In the first third of the book, I’m dealing cards to myself. I can deal any card I want—a character, a setting, a weird habit, a pet, a favorite food. I throw these details out as I’m pantsing along, making up whatever comes to me or seems convenient.

In the second third of the book, I start to arrange these details to make sets and runs. If a character appears three times—that’s a matched set. Note that a deck of cards has no more than four of any number, which is a good warning that matched sets can be overdone. Don’t play all aces.

A run would be when a detail becomes more and more significant through its association with other details. Because your MC prefers beer to wine … Because their dog is named Toto … Because they live in Philadelphia … A detail shouldn’t stand alone.

During the second third of the game, I can draw a new card if I must (i.e. introduce a new detail), but I’m doing so sparingly, only when needed to fill in a set or run I’ve already started. I may make a note of the new detail so I can introduce it earlier during the editing phase.

In the last third of the book, I can only play the cards in my hand. And every card has to be played. Every character, every setting, every oddity must be part of either a set or a run.

Now, I don’t actually map this out, but I do keep it in my head. When I’m trying to figure out what should happen next (because I’m totally pantsing), I look at the cards in my hand. What card needs to be used? Bring that character back on stage. Make that habit or personality trait relevant. Return to the scene of the crime.
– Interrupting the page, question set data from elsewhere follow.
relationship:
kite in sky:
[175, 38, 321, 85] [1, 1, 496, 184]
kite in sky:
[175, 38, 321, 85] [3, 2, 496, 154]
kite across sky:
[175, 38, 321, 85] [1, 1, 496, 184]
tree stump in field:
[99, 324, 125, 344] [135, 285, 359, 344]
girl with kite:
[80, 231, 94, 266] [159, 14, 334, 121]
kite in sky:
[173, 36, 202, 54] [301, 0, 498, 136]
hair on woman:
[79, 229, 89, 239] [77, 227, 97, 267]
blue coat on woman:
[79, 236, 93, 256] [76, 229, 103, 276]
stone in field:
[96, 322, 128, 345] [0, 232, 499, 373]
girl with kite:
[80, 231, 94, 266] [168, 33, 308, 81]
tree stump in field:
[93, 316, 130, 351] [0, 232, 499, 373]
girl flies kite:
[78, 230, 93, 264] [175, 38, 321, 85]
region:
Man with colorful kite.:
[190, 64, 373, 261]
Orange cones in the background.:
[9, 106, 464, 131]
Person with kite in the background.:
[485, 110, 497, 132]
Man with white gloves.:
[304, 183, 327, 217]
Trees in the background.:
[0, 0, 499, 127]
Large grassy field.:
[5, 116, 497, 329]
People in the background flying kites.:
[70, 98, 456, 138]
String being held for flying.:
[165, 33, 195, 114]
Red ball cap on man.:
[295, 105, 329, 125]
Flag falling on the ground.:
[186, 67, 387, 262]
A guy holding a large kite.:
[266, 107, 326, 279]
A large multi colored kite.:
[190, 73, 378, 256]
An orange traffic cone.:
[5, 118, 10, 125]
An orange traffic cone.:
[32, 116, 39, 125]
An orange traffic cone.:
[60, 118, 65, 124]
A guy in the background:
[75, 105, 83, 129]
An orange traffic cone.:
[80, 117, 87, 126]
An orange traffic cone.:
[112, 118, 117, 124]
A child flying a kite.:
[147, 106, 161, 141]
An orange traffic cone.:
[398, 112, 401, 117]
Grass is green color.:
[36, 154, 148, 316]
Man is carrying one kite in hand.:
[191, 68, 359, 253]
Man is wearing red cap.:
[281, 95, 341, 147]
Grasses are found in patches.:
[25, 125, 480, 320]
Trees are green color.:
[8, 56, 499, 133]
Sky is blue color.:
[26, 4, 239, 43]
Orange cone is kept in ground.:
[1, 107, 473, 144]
If I were pantsing Harry Potter, I would have Harry pull out the sword in Chamber of Secrets because something needs to happen, so I make it up right then and there. New legend! Gryffindors can pull the sword out of the Sorting Hat when they’re being brave. Then I’d file that fact away in my brain as a card that needs to be matched. Years down the road, I’d be writing book seven, trying to figure out how the hell to end this battle, and aha! Here’s a card I still need to play.

It’s reverse foreshadowing, and it can result in endings that are just as satisfying as outlined ones. There’s a line in The Restaurant at the End of the Universe about time travel that says, “There is no problem with changing the course of history—the course of history does not change because it all fits together like a jigsaw. All the important changes have happened before the things they were supposed to change.” In a way I can’t exactly explain, that quote describes how reverse foreshadowing works. I don’t have to worry about foreshadowing because the end will naturally arise from what has already happened. The ending was foreshadowed before I knew what I was trying to foreshadow.
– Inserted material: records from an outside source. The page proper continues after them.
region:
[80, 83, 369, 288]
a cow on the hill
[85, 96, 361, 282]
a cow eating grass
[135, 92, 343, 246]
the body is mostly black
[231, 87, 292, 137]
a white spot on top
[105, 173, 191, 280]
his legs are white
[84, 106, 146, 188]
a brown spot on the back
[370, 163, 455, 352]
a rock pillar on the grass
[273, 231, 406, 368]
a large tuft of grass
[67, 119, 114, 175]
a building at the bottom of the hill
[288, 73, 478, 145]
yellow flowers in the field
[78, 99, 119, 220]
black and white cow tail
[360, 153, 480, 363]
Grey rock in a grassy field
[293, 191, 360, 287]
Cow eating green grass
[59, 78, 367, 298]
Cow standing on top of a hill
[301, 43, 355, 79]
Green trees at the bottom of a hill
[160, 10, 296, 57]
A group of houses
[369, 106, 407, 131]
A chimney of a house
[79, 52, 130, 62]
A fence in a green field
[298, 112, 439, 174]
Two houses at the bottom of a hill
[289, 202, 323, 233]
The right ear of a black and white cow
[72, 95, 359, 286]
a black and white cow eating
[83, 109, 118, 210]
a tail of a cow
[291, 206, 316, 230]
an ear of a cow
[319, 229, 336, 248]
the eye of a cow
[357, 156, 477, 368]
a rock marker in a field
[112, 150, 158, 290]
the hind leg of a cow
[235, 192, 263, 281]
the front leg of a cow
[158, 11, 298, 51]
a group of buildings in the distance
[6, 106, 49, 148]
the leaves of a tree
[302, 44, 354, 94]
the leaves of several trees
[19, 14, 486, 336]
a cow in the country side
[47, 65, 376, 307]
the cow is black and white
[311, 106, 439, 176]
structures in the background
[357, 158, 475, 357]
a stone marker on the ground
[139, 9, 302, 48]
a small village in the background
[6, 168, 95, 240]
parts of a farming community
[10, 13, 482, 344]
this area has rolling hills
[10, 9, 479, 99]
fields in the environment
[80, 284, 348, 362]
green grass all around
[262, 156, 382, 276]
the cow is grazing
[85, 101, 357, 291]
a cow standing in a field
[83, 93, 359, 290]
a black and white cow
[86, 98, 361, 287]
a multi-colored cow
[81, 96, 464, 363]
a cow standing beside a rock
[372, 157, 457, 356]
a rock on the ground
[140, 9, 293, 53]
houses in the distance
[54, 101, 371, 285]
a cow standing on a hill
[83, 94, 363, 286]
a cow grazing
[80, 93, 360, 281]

So the next time you’re stumped while pantsing, rather than take a random prompt, look at the cards already in your hand. Play one of those. Keep playing them until they’re all gone, and when all the loose ends magically tie together, it might even look like you’d always planned it that way.

One comment

  1. Thank you! Thank you! I have just started doing this and I had no idea what to call it other than ‘working backward.’